===== DATA SHOWN

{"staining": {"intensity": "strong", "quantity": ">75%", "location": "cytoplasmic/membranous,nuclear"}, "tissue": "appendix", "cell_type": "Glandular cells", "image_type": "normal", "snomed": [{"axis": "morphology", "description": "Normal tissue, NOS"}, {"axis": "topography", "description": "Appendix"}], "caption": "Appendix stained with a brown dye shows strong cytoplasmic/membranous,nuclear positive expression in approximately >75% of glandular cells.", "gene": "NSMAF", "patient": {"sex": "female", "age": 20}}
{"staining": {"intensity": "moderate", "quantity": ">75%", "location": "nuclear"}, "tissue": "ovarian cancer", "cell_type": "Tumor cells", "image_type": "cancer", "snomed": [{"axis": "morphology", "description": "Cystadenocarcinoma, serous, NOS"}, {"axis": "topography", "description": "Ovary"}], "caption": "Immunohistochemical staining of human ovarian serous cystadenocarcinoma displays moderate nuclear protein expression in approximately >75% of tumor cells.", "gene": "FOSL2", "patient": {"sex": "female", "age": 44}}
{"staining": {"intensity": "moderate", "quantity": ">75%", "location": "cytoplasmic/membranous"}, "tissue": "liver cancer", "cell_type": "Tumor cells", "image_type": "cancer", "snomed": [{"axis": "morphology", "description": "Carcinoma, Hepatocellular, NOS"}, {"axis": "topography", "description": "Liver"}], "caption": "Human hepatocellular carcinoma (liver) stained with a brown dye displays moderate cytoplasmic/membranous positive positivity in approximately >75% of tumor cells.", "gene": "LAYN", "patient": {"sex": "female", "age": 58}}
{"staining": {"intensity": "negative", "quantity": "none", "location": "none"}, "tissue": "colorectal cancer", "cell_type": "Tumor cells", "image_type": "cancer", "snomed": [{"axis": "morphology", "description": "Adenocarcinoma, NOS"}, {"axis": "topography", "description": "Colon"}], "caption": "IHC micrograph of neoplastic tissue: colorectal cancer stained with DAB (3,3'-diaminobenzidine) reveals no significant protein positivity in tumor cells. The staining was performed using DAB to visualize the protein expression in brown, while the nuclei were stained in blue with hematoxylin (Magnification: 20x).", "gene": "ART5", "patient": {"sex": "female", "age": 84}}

==========

▶ _EXERCISE PROMPT_:
Return, unchanged, each line from the line containing "hepatocellular carcinoma (liver)" through the last line of the material.

▶ _ANSWER FOR THIS EXERCISE_:
{"staining": {"intensity": "moderate", "quantity": ">75%", "location": "cytoplasmic/membranous"}, "tissue": "liver cancer", "cell_type": "Tumor cells", "image_type": "cancer", "snomed": [{"axis": "morphology", "description": "Carcinoma, Hepatocellular, NOS"}, {"axis": "topography", "description": "Liver"}], "caption": "Human hepatocellular carcinoma (liver) stained with a brown dye displays moderate cytoplasmic/membranous positive positivity in approximately >75% of tumor cells.", "gene": "LAYN", "patient": {"sex": "female", "age": 58}}
{"staining": {"intensity": "negative", "quantity": "none", "location": "none"}, "tissue": "colorectal cancer", "cell_type": "Tumor cells", "image_type": "cancer", "snomed": [{"axis": "morphology", "description": "Adenocarcinoma, NOS"}, {"axis": "topography", "description": "Colon"}], "caption": "IHC micrograph of neoplastic tissue: colorectal cancer stained with DAB (3,3'-diaminobenzidine) reveals no significant protein positivity in tumor cells. The staining was performed using DAB to visualize the protein expression in brown, while the nuclei were stained in blue with hematoxylin (Magnification: 20x).", "gene": "ART5", "patient": {"sex": "female", "age": 84}}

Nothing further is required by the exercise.